In a recent study, Hey et al. fine-tuned the BERT language model on the PROMISE NFR dataset [
51] to obtain NoRBERT (Non-functional and functional Requirements classification using BERT) - a model capable of classifying requirements [
52]. NoRBERT is capable of performing four tasks, namely, (1) binary classification of requirements into two classes (functional and non-functional); (2) binary and multi-class classification of four non-functional requirement classes (Usability, Security, Operational, and Performance); (3) multi-class classification of ten non-functional requirement types; and (4) binary classification of the functional and quality aspect of requirements.
The PROMISE NFR dataset [
51] contains 625 requirements in total (255 functional and 370 non-functional, which are further broken down into different “sub-types”). It is, to the authors’ knowledge, the only requirements dataset of its kind that is publicly available. However, using this dataset was deemed implausible for this work because it predominantly focuses on software engineering systems and requirements.
Table 1 shows some examples from the PROMISE NFR dataset.
Another avenue for text classification is zero-shot text classification, which is discussed in detail in the next section.

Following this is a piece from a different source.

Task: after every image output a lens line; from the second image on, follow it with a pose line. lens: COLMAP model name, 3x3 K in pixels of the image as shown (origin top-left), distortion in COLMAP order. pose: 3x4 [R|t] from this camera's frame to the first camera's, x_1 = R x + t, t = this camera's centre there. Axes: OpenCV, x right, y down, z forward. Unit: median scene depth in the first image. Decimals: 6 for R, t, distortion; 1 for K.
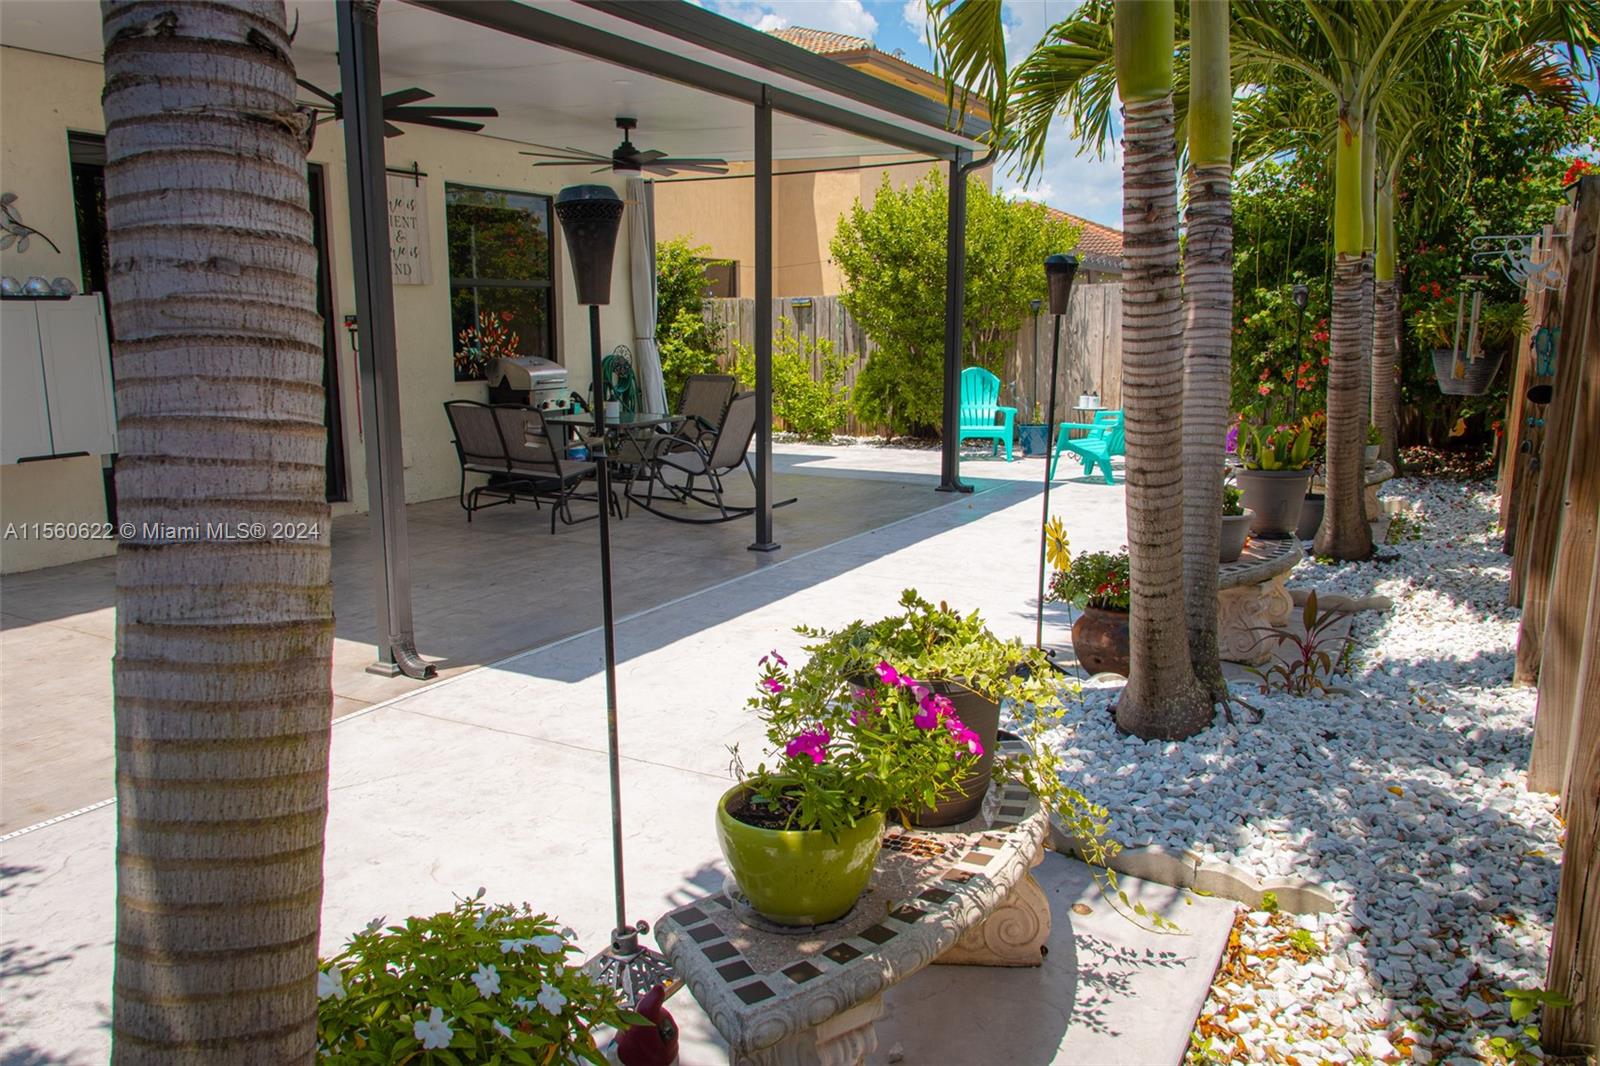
lens RADIAL K [[1166.8, 0, 794.3], [0, 1166.8, 539.6], [0, 0, 1]] dist [-0.001829, 0.002484]
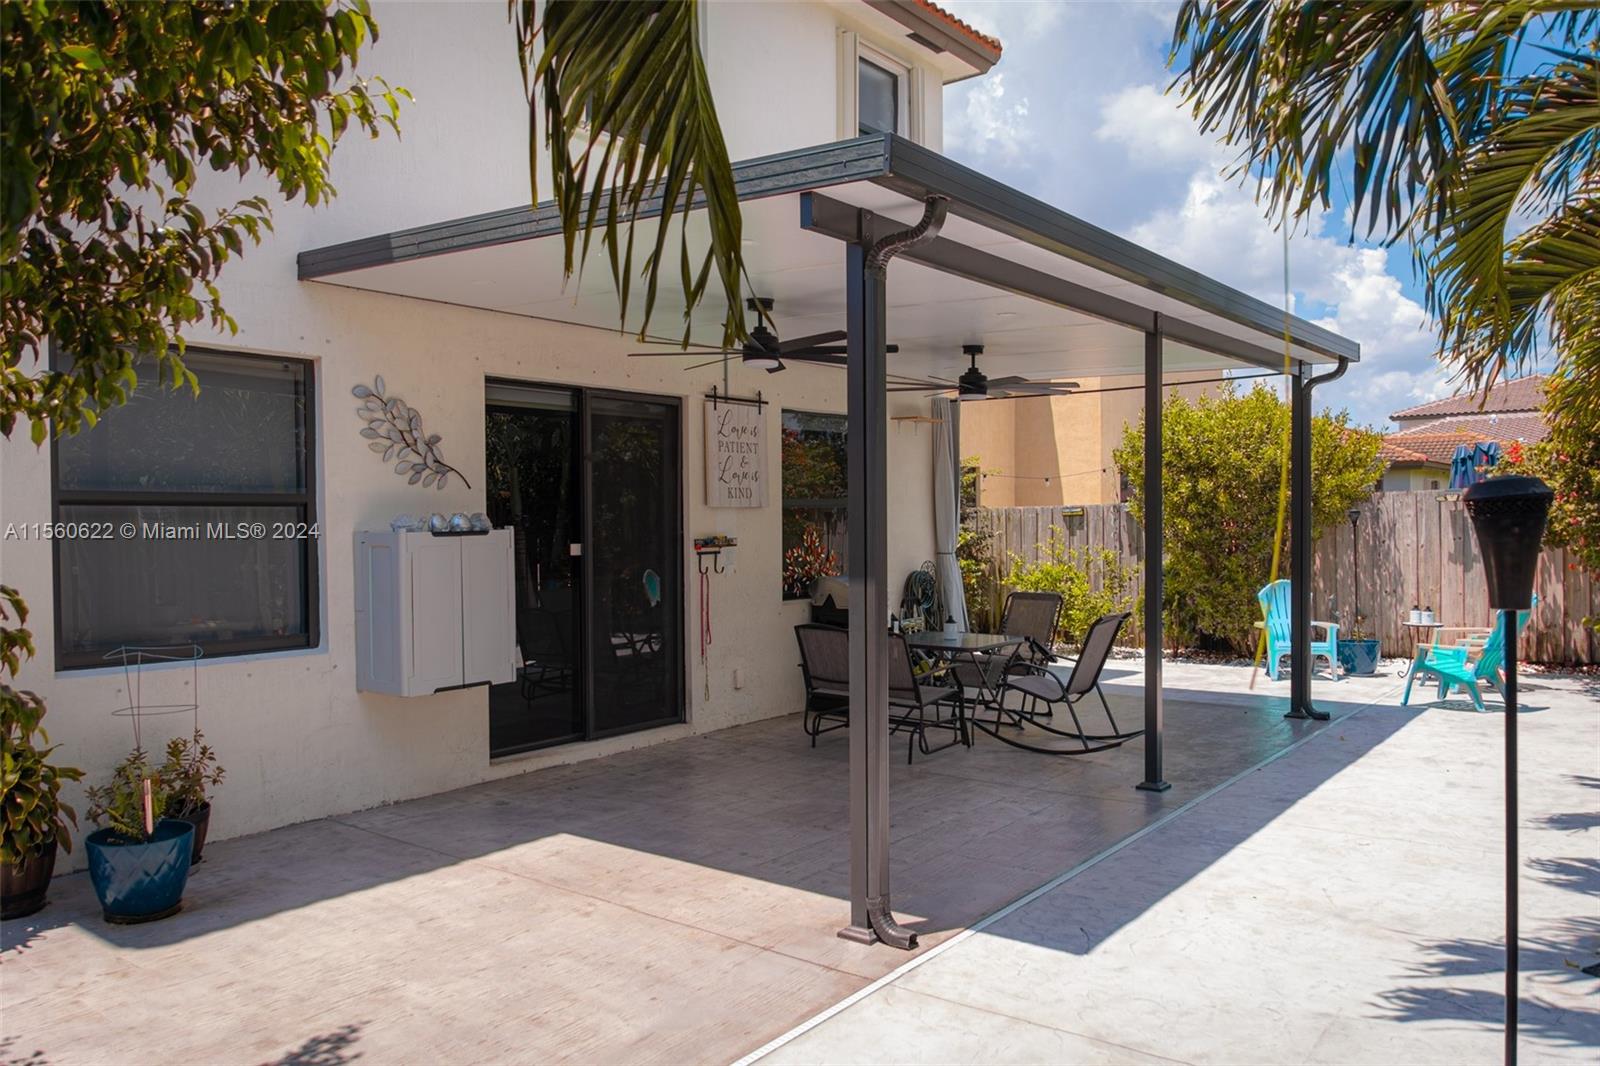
lens RADIAL K [[1166.8, 0, 805.8], [0, 1166.8, 535.5], [0, 0, 1]] dist [-0.001829, 0.002484]
pose [[0.990415, -0.007653, -0.137913, -0.149142], [-0.015685, 0.985775, -0.167337, -0.026470], [0.137232, 0.167897, 0.976206, 0.018284]]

2.2.2. Zero-shot Text Classification
Models doing a task that they are not explicitly trained for is called zero-shot learning (ZSL) [
53]. There are two general ways for ZSL, namely,
entailment-based and
embedding-based methods. Yin et al. proposed a method for zero-shot text classification using pre-trained Natural Language Inference (NLI) models [
54]. The
bart-large-mnli model was obtained by training
bart-large [
25] on the MultiNLI (MNLI) dataset, which is a crowd-sourced dataset containing 433,000 sentence pairs annotated with textual entailment information [0: entailment; 1: neutral; 2: contradiction] [
55]. For example, to classify the sentence “
The United States is in North America” into one of the possible classes, namely,
politics,
geography, or
film, we could construct a hypothesis such as -
This text is about geography. The probabilities for the entailment and contraction of the hypothesis will then be converted to probabilities associated with each of the labels provided.
Alhosan et al. [
56] performed a preliminary study for the classification of requirements using ZSL in which they classified non-functional requirements into two categories, namely usability, and security. An embedding-based method was used where the probability of the relatedness (cosine similarity) between the text embedding layer and the tag (or label) embedding layer was calculated to classify the requirement into either of the two categories. This work uses a subset of the PROMISE NFR dataset as well [
51].
The zero-shot learning method for classifiers has been introduced in this section to serve as a basis for LM performance in the classification task. The initial hypothesis behind this work is that the tuned aeroBERT-Classifier will outperform the bart-large-mnli model.